Pre-Training with Whole Word Masking for Chinese BERT (1906.08101v3)

Published 19 Jun 2019 in cs.CL and cs.LG

Abstract: Bidirectional Encoder Representations from Transformers (BERT) has shown marvelous improvements across various NLP tasks, and its consecutive variants have been proposed to further improve the performance of the pre-trained LLMs. In this paper, we aim to first introduce the whole word masking (wwm) strategy for Chinese BERT, along with a series of Chinese pre-trained LLMs. Then we also propose a simple but effective model called MacBERT, which improves upon RoBERTa in several ways. Especially, we propose a new masking strategy called MLM as correction (Mac). To demonstrate the effectiveness of these models, we create a series of Chinese pre-trained LLMs as our baselines, including BERT, RoBERTa, ELECTRA, RBT, etc. We carried out extensive experiments on ten Chinese NLP tasks to evaluate the created Chinese pre-trained LLMs as well as the proposed MacBERT. Experimental results show that MacBERT could achieve state-of-the-art performances on many NLP tasks, and we also ablate details with several findings that may help future research. We open-source our pre-trained LLMs for further facilitating our research community. Resources are available: https://github.com/ymcui/Chinese-BERT-wwm

PDF Abstract

Pre-Training with Whole Word Masking for Chinese BERT

The paper presents an exploration into enhancing pre-trained LLMs specifically tailored for the Chinese language, focusing on the adaptation and improvement of BERT using whole word masking strategies. The paper systematically assesses and proposes advancements in the pre-training methodologies with the introduction of a novel model, MacBERT.

Improvements in Chinese BERT Models

The initial exploration involves implementing whole word masking (WWM) for Chinese BERT. Unlike previous token-level masking approaches, WWM masks entire words, ensuring that the model learns to predict missing words instead of token fragments, which presents a more challenging task and strengthens the model's contextual learning capabilities.

The researchers introduced RoBERTa with WWM and further extended the training corpus using additional Chinese datasets, resulting in the 'ext' versions of these models. The paper highlights how extending the training corpus is crucial for achieving better models, given the relatively smaller size of the Chinese Wikipedia compared to its English counterpart.

Introduction of MacBERT

MacBERT represents a significant innovation by modifying the Masked LLM (MLM) task to align better with real-world applications. It transforms MLM to an "MLM as correction" (Mac) task, addressing the discrepancies between pre-training and fine-tuning phases. Instead of using artificial tokens like [MASK], MacBERT replaces words with synonyms, simulating spelling or grammatical errors, thus making the learning task more realistic and applicable to correction tasks.

Additionally, MacBERT adopts the sentence order prediction (SOP) task instead of the next sentence prediction (NSP) to enhance the learning of sentence relationships, which is shown to be more effective in capturing the natural sentence order and improving downstream task performance.

Experimental Evaluation

Extensive experiments on a variety of Chinese NLP tasks demonstrate the effectiveness of MacBERT. The evaluation covers ten different tasks, including machine reading comprehension, sentiment analysis, and sentence pair classification. MacBERT consistently outperforms baseline models across these tasks, achieving state-of-the-art results.

The work also compares small models, revealing that thinner and deeper architectures (e.g., RBT6) generally perform better than wider and shallower ones (e.g., RBTL3) within similar parameter constraints. This insight is particularly useful for deploying models in resource-constrained environments.

Implications and Future Directions

The implications of this work are twofold. Practically, it provides robust pre-trained models for a wider range of Chinese NLP applications, with open-access resources to facilitate further research. Theoretically, it presents compelling evidence on the effectiveness of pre-training strategies tailored for non-English languages and the potential benefits of realistic pre-training tasks that mirror downstream applications.

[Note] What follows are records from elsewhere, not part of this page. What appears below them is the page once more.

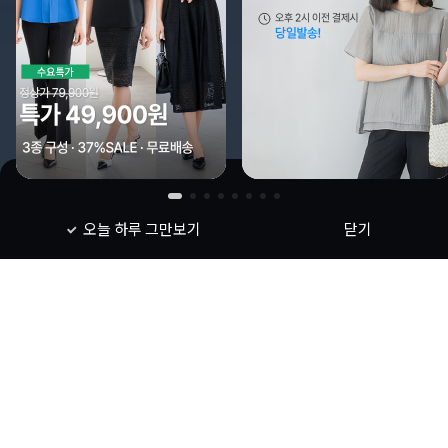
오늘 하루 그만보기
닫기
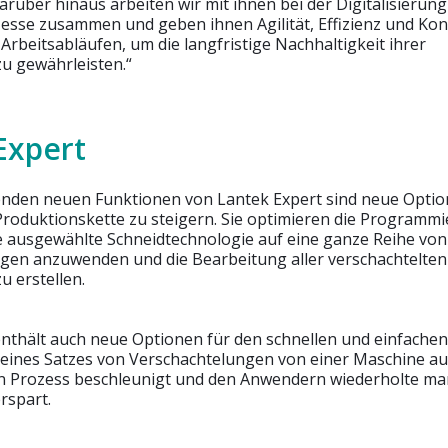
rüber hinaus arbeiten wir mit ihnen bei der Digitalisierung
esse zusammen und geben ihnen Agilität, Effizienz und Kont
 Arbeitsabläufen, um die langfristige Nachhaltigkeit ihrer
 gewährleisten.“
Expert
nden neuen Funktionen von Lantek Expert sind neue Option
r Produktionskette zu steigern. Sie optimieren die Programm
e ausgewählte Schneidtechnologie auf eine ganze Reihe von
gen anzuwenden und die Bearbeitung aller verschachtelten 
u erstellen.
enthält auch neue Optionen für den schnellen und einfache
eines Satzes von Verschachtelungen von einer Maschine au
n Prozess beschleunigt und den Anwendern wiederholte ma
rspart.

Future research directions could focus on adopting similar strategies for other languages, adjusting masking strategies dynamically, and improving the alignment of pre-training with diverse downstream tasks. Moreover, exploring the integration of domain-specific knowledge and continual learning techniques may further enhance model adaptability and performance.

Conclusion

Overall, this paper makes substantial contributions to the field of NLP for Chinese language processing by refining existing pre-training strategies and introducing innovative approaches like MacBERT. The research effectively bridges the gap between pre-training techniques and practical application requirements, setting a precedent for future developments in the domain of LLM pre-training.